6. Personal curation
Learning experiences, especially online, often feel over-directed and fixed, a little straightjacketed. Imagine a system that uses AI to automatically provide links to useful outside sources relevant to you at that very moment you need them, as it has spotted that you have a problem. We do this in WildFire, where links to outside resources are created on the fly, making the course more porous and to encourage curiosity.
WildFire
7. Personal practice
An often forgotten dimension in personalised learning is personalised practice. Spaced practice can be delivered in a logarithmic fashion, based precisely on your needs. Learn now and between now and your exam, new job, whatever, you get a personalised pattern of spaced practice. We have delivered this in WildFire, where you get several bites of the cherry after completing the course, delivered to you by email, to shunt learning from working to long-term memory.
8. Personal assessment
Both personal formative and summative assessment are benefitting from AI. Digital identification, through keyboard strokes (Coursera), face recognition and so on, makes sure that the right person is sitting the exam. Formative assessment, often using AI techniques, is being delivered to large numbers of students. Adaptive testing is also available, to provide personalised assessments. We’ve used assessment bots in WildFire to question learners after their more directed learning experiences. Assessment is by definition personal, it’s about time we made it more personal through technology.
9. Personalised tutors
AI is nowhere near being able to replace teachers. But as the technology begins to know you, talk to you, remember what you said and did and understand the context; then we can expect services like Alexa and tutors to bloom in learning. We see this with Duolingo and many other online services online. They get to know you and deliver what you want at that very moment, free from the tyranny of time and space – anyone, anytime, anyplace. This is what Amazon does for shopping, it’s what Cleo and other bots do in finance, it’s what fitness bots do in health. We can expect moves in this direction in learning. Note that this has nothing to do with robot teachers. That idea is as stupid as having a robot driving a self-driving car.
10. Personal difficulties
We have evidence that young people are feeling the pressure and the statistics for stress, mental health problems, even suicide are rising. We also know that young learners hide this from their parents, teachers and tutors. One solution is to anonymise help. Woebot and Elli have already been used and subjected to clinical trials. The results are encouraging. Beyond this, we already know that personalised learning is a boon to learners with learning difficulties.
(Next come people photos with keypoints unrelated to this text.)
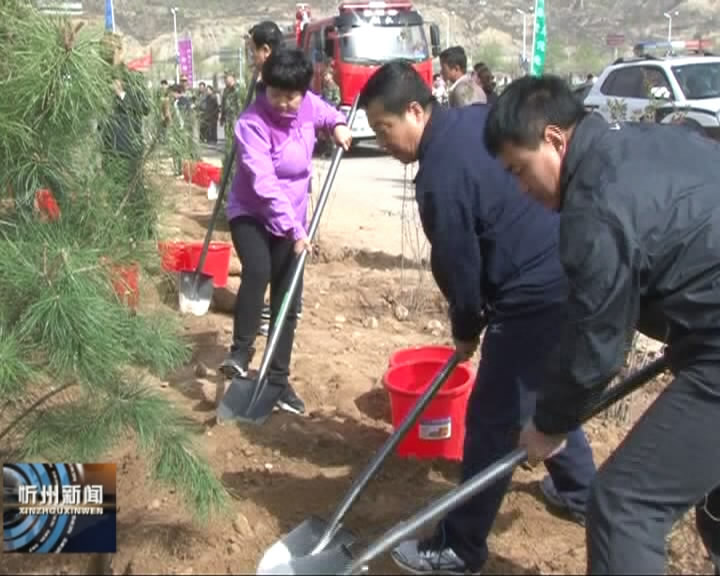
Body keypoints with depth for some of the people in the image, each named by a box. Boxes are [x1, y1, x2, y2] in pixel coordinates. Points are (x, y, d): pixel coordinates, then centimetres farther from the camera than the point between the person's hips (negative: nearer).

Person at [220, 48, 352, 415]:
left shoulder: (308, 105, -6)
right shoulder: (252, 124, -24)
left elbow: (325, 112, 21)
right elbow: (263, 184, -31)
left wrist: (337, 124, 0)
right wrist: (293, 228, -35)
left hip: (292, 218, 5)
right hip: (250, 213, -5)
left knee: (288, 301, 5)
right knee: (257, 270, -34)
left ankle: (278, 380, 15)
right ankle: (240, 351, -17)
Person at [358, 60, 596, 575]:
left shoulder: (441, 178, -21)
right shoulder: (484, 116, 6)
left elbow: (459, 268, -13)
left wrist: (466, 330, 7)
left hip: (536, 299, -10)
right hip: (574, 275, 10)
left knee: (492, 422, 0)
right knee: (547, 392, 28)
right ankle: (580, 490, 48)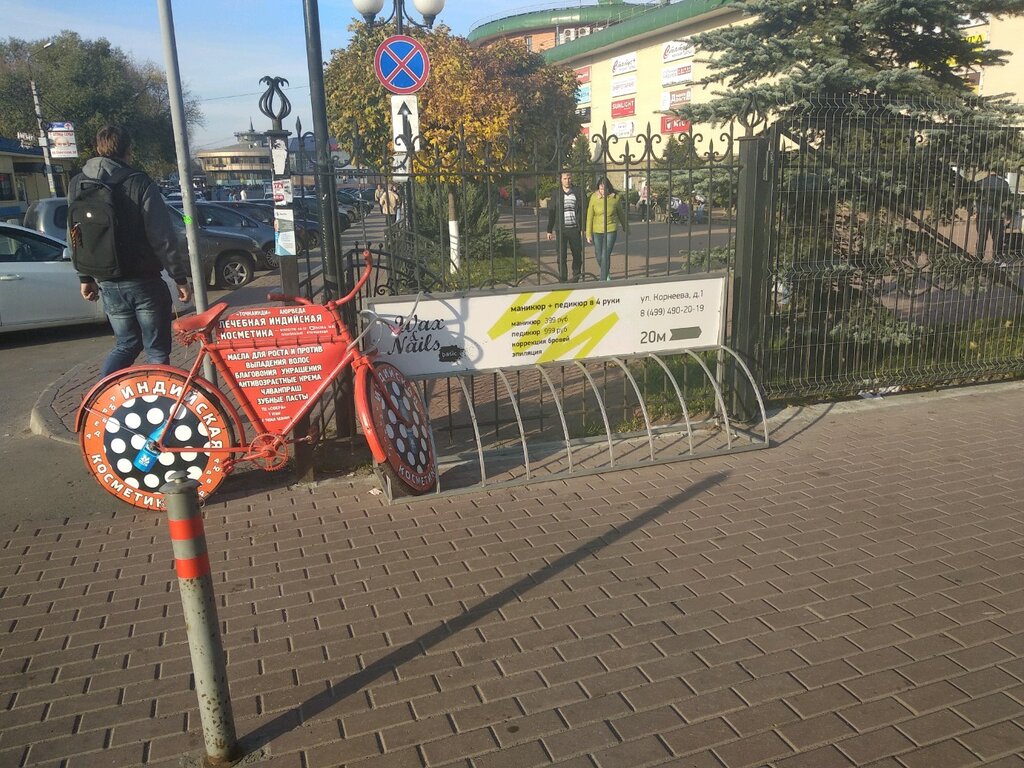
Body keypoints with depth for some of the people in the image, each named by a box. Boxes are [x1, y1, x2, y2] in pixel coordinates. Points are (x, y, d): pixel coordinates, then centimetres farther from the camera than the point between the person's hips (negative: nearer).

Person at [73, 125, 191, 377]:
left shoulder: (78, 186, 5)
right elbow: (162, 237, -15)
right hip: (144, 282, -5)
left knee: (125, 344, 20)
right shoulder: (139, 183, -12)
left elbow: (74, 238, 13)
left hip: (108, 284, 5)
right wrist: (180, 277, -9)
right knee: (157, 349, 6)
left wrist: (85, 278, 22)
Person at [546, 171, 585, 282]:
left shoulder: (577, 193, 5)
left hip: (575, 229, 1)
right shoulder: (556, 194, 5)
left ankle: (576, 277, 25)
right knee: (561, 256, -2)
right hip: (561, 230, 0)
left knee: (577, 254, 8)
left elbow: (582, 211, 6)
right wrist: (549, 230, 4)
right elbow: (551, 212, 7)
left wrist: (583, 228, 0)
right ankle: (563, 280, 3)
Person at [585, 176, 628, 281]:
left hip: (611, 230, -2)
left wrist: (625, 228, 23)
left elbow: (621, 213, 10)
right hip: (597, 231, 2)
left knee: (605, 255, -11)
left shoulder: (615, 197, -5)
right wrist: (588, 234, -5)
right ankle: (607, 273, 40)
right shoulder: (594, 197, -6)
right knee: (599, 256, 12)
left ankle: (603, 279, -4)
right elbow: (590, 216, -3)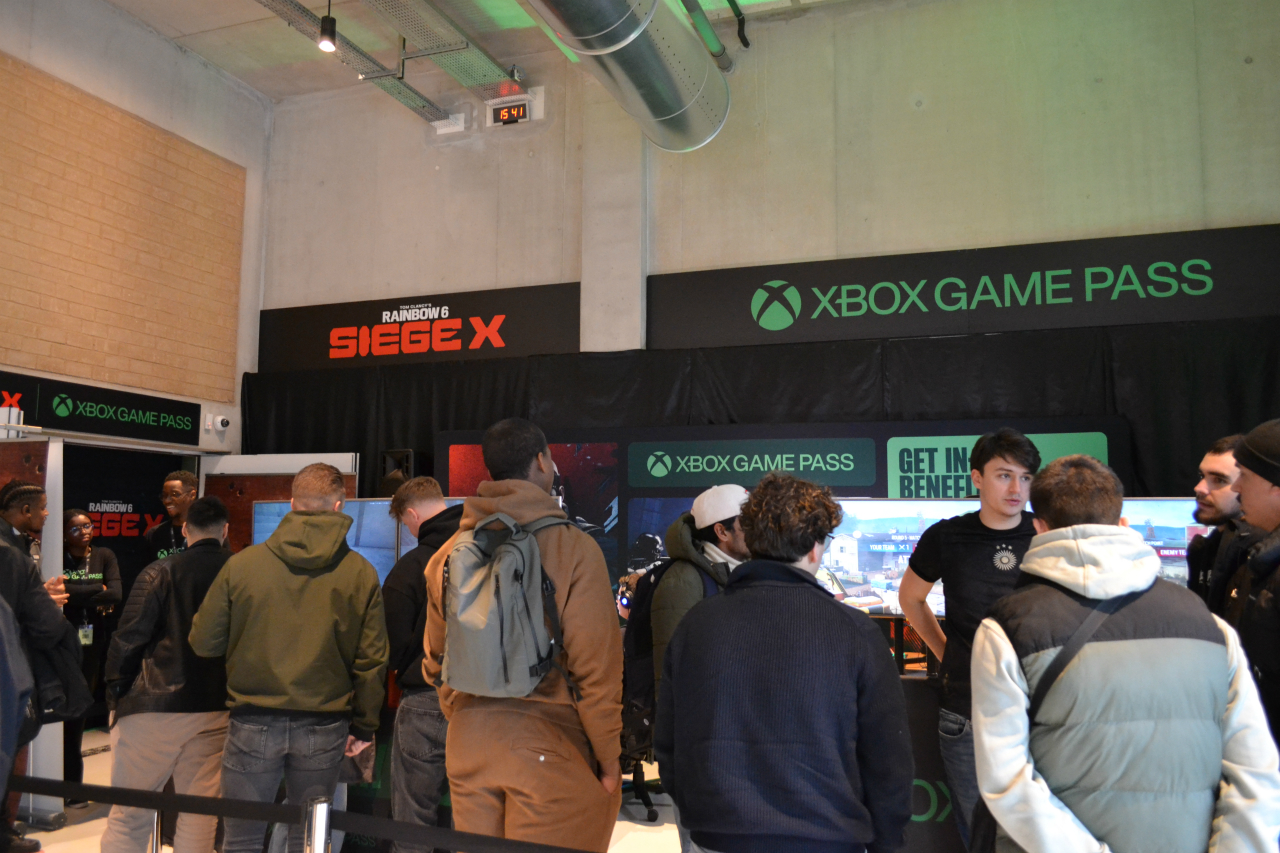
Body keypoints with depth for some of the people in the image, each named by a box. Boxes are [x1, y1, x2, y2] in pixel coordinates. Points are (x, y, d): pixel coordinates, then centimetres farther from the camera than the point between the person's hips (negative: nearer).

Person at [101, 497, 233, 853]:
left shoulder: (161, 572, -6)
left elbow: (128, 637, -7)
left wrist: (116, 689, 7)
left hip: (156, 707, -2)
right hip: (217, 710, 2)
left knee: (128, 815, 8)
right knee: (200, 814, 11)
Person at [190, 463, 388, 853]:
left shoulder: (242, 563, -5)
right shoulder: (361, 573, -4)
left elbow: (203, 643, 1)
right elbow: (371, 660, -1)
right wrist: (363, 727, 10)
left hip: (253, 722, -1)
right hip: (324, 728, 1)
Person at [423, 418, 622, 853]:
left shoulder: (450, 553, 3)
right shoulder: (573, 547, -12)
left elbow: (435, 661, 11)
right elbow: (595, 666, -13)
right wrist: (608, 756, -3)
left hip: (468, 741, 5)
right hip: (550, 746, -5)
Individualised responses to physical and psychological issues is now normal in education.
Conclusion
Personalised learning is not one thing, it is many things, an umbrella term for all sorts of applications, especially those driven by AI. We are on the cusp of bringing smart software to deliver smart learning to make people smarter. It will take time, as AI is, at present, only good at very specific, narrow tasks, not general teaching skills. That’s why I’ve tried to break it down into to specific sweet spots. But on one thing I’m clear – this is a worthy path to follow.
Bibliography
Bloom, B. (1984). The 2 Sigma Problem: The Search for Methods of Group Instruction as Effective as One-to-One Tutoring, Educational Researcher, 13:6(4-16).